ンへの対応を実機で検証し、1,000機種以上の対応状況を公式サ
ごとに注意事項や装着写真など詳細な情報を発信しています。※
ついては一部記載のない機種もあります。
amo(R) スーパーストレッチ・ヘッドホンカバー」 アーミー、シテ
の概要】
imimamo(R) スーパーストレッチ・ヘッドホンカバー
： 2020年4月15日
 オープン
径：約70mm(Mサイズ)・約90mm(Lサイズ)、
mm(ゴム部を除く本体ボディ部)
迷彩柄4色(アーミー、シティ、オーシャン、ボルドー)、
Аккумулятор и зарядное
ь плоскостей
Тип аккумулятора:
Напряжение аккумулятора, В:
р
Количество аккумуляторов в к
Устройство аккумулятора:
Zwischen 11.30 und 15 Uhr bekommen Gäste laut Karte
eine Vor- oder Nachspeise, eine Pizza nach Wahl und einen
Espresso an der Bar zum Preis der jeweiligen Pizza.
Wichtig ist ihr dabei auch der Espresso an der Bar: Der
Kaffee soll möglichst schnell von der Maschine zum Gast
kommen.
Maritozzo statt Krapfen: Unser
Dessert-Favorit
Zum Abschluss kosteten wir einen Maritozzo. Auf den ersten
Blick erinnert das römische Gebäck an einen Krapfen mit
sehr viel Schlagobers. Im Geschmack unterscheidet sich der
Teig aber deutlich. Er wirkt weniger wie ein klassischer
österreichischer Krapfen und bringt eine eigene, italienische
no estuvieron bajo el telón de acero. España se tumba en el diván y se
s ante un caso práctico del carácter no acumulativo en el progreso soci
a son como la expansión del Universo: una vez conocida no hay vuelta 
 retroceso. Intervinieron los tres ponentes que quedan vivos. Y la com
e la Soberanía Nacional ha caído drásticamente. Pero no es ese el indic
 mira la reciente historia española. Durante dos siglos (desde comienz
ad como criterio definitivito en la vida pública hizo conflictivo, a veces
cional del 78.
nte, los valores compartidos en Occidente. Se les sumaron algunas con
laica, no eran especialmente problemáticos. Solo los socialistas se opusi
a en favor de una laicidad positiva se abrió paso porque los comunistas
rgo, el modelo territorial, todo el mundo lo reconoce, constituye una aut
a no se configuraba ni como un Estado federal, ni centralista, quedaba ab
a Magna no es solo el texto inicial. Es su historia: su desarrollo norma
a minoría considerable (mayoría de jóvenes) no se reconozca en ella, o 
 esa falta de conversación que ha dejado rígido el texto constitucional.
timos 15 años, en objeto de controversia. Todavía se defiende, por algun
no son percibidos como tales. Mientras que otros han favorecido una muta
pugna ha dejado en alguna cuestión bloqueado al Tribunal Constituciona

....................

- _Required action_:
Transcribe each line of the data above, unaltered, from the one where "Dessert-Favorit" appears to the one where "österreichischer Krapfen und" appears, inclusive of both.

- _Written solution_:
Dessert-Favorit
Zum Abschluss kosteten wir einen Maritozzo. Auf den ersten
Blick erinnert das römische Gebäck an einen Krapfen mit
sehr viel Schlagobers. Im Geschmack unterscheidet sich der
Teig aber deutlich. Er wirkt weniger wie ein klassischer
österreichischer Krapfen und bringt eine eigene, italienische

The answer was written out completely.